THE short daylight hours of the Christmas holidays and of winter in general offer the opportunity for those who enjoy the outdoor world to read up on the finer details of natural history and be replete with knowledge and curiosity when the world reopens to welcome a new spring.
Over recent decades, popular books on natural history have become ever more informative and beautiful. The opportunities to learn were never more seductively presented. And such books make practical as well as pleasurable gifts for the amateur and the aficionado alike.
Bird books, field guides and coffee-table compendiums have led the way, and this year some very worthwhile works have come on the market, amongst them The Birds of Ireland, A Field Guide, published by Collins Press of Cork, written by Corkman Jim Wilson and photographed by Mark Carmody. Collins Press has been outstanding in producing volume after volume of high-quality, eye-catching, informative and beautifully produced works on natural history.
However, in recommending natural history books which might make perfect gifts for readers of this column, I will begin with a book published in 2012 by The Dublin Field Naturalists’ Club. Its title is Ireland’s Butterflies, a Review; its authors are David Nash, Trevor Boyd and Deirdre Hardiman.
While birds enhance the outdoor world with their fine feathers and their song, butterflies — besides their value as pollinators — have only their visual beauty to offer. But that beauty is less likely to disappear into the distance as soon as we come close. Butterflies can be enjoyed as they flit and flutter at close range around us, and for this reason amongst others, I find them entrancing. To learn more about our Irish butterflies, and to enjoy their beauty in photographs, I would recommend readers to open the pages of this book.

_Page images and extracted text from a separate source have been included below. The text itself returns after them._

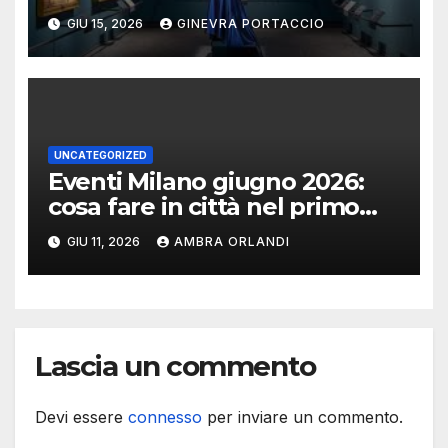
e Installazioni Immersive
GIU 15, 2026
GINEVRA PORTACCIO
UNCATEGORIZED
Eventi Milano giugno 2026:
cosa fare in città nel primo
mese d’estate
GIU 11, 2026
AMBRA ORLANDI
Lascia un commento
Devi essere
connesso
per inviare un commento.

Ireland’s Butterflies, a Review is a compilation of the information the authors received from several hundred recorders over a 15-year survey period (1995-2009). The result was a listing of all butterfly species recorded on this island during that period. It is a milestone work, scientific and ground-breaking, but its textual content is accessible and the book is a thing of beauty in itself.
So also are the other two books I would refer to readers, both Collins Press publications. Wildflowers of Ireland, A Personal Record by Zoë Devlin, is impressive indeed. Her personalised approach, based on decades of study, enhances the book’s charm and endears the reader to the text. The often-intriguing history of the author’s encounters with unfamiliar species, encourages us amateurs to keep our eyes wide open not only in the country and in the town.
The illustrations are superb, not only in reproducing the natural colours of the flowers but in presenting the factors important in their identification and differentiation from other species. Encyclopaedic in its treatment of the history of wildflowers on this island, with chapters on habitats, classification, the life cycle of plants, this book has rewarded me with hours of satisfaction and helped me to tease out those subtle features of species which I have found hard to categorise with other guides.
Trees are, of course, flowering plants on a larger scale, and a constant in any vista of our landscape and a precious part of our patrimony. Another Collins Press volume, Heritage Trees of Ireland offers a tour of our island’s remarkable trees. The engaging text is by Aubrey Fennel, the photographs, by Carsten Kreiger, show the subjects at their glorious and natural best. Kevin Hutchison, vice president of the Tree Council of Ireland also contributes. The identification, location and history of 150 remarkable Irish trees are covered in this volume — rag trees often humble in lineage, hanging trees, trees at holy wells, trees of exceptional size or age, trees associated with historic events and important to local communities.
Included is the ‘autograph’ tree at Coole Park, Galway, its bark incised with by signatures of WB Yeats, George Bernard Shaw, John Masefield, Sean O’Casey and other doyens of the arts.
Ireland’s oldest native tree, some 700 to 800 years old, is a yew at St Patrick’s College, Maynooth; its girth is14 metres. Our tallest is a 40-metre-high ash in Clonmel.
The pages of Heritage Trees of Ireland presents a largely unknown history, a sylvan prospect unique to Ireland. It would encourage one to do a tour!